O'Neill set for 'mind-blowing' number retirement on Sunday
This story was excerpted from Bryan Hoch's Yankees Beat newsletter. To read the full newsletter, click here. And subscribe to get it regularly in your inbox.
Paul O’Neill’s first visit to Monument Park came at the original Yankee Stadium, shortly after the Yankees acquired him from the Reds in a November 1992 trade for outfielder Roberto Kelly -- a swap that many have pointed to as the dawn of the Bombers’ late-1990s dynasty.
O’Neill recalls examining the monuments for Babe Ruth and Lou Gehrig, then moved to visit tributes to Mickey Mantle and Yogi Berra, absorbing the iconic names that established the franchise’s winning tradition. He instantly sensed the responsibility and weight of wearing the pinstripes.

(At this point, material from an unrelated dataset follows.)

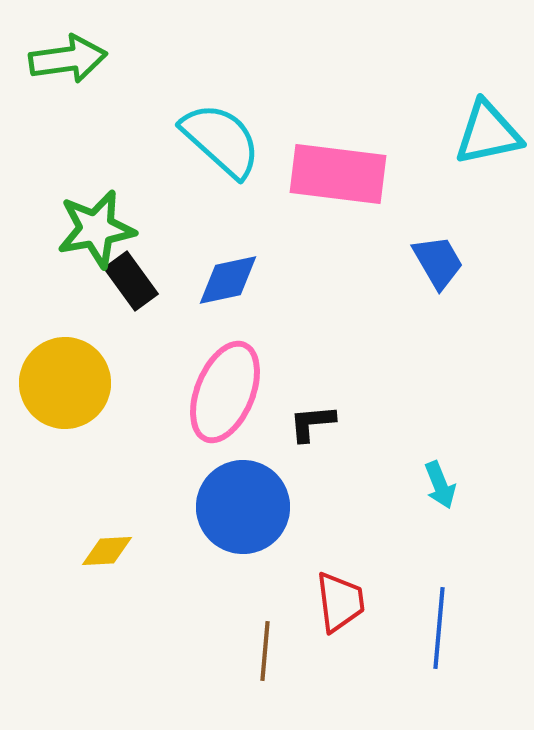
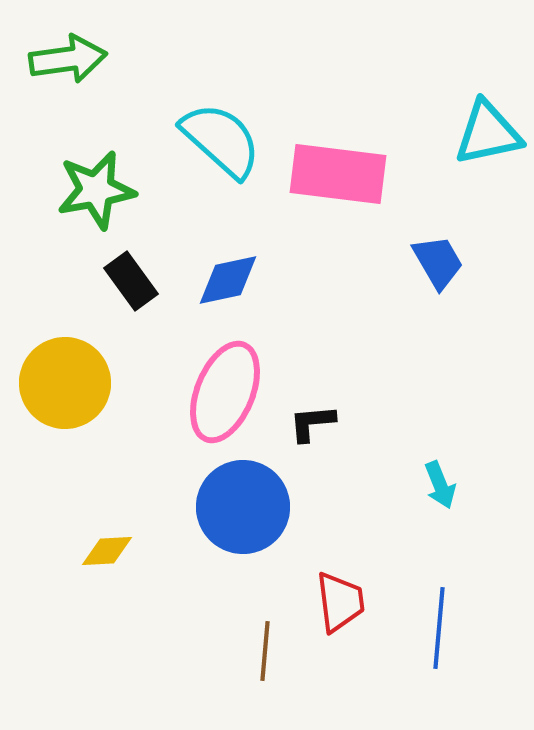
green star: moved 39 px up
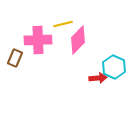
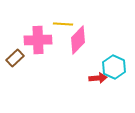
yellow line: rotated 18 degrees clockwise
brown rectangle: rotated 24 degrees clockwise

“It was kind of a calling,” O’Neill said. “Once you walked into that stadium, it was like, ‘You know what? I’ve got to go see this.’ I had heard about the monuments. Going behind the outfield wall and seeing those plaques, the stories and the written things, it brought it all home. That’s where those things happen, in Yankee Stadium.”
Eight years after O’Neill was honored with a plaque in Monument Park, the Yankees will retire the beloved outfielder’s uniform No. 21 before Sunday’s game against the Blue Jays. O’Neill will be the 23rd Yankees player or manager to have his number retired.
“The first thing I noticed when I was traded over from Cincinnati was the history and pride of the Yankees,” O’Neill said. “I had the opportunity to meet Mickey Mantle and Yogi Berra, and have a relationship with Whitey Ford. Those are great memories for me. You never put yourself in a position where you think you’re going to achieve something that those great players before you did.”
Affectionately referred to as “The Warrior” by fans and known for his powerful throwing arm, O’Neill spent the final nine seasons of his 17-year Major League career in the Bronx (1993-2001), winning four World Series with the Yankees (1996, ’98-2000) and appearing in a fifth (2001).
O’Neill will join teammates Derek Jeter (No. 2), Jorge Posada (No. 20), Andy Pettitte (No. 46), Mariano Rivera (No. 42), Bernie Williams (No. 51) and former manager Joe Torre (No. 6) in having their numbers retired from the dynasty era.
“It’s kind of mind-blowing,” O’Neill said. “Everybody might say, ‘Hey, that’s a lot of people,’ but a lot of good things happened in a short period of time there. To win four World Series in five years, when is that going to happen again? So I’m proud to be associated with those teams, and especially the guys that were a part of those teams that are out in Monument Park right now.”
As for how O’Neill received uniform No. 21? It was assigned to him when he joined the Reds in 1985, and O’Neill likes to think of it as a tribute to a different strong-armed right fielder -- Roberto Clemente.
“The first Major League Baseball game that I ever went to with my father, we were at Crosley Field in Cincinnati,” O’Neill said. “My father put me in a direction where No. 21 for the Pittsburgh Pirates was in the background, Roberto Clemente. And when I received the number in Cincinnati, that’s the first thing that came to my mind: ‘Wow, that was Roberto Clemente’s number.’
"I still have the picture, and that’s kind of where this number became special to me.”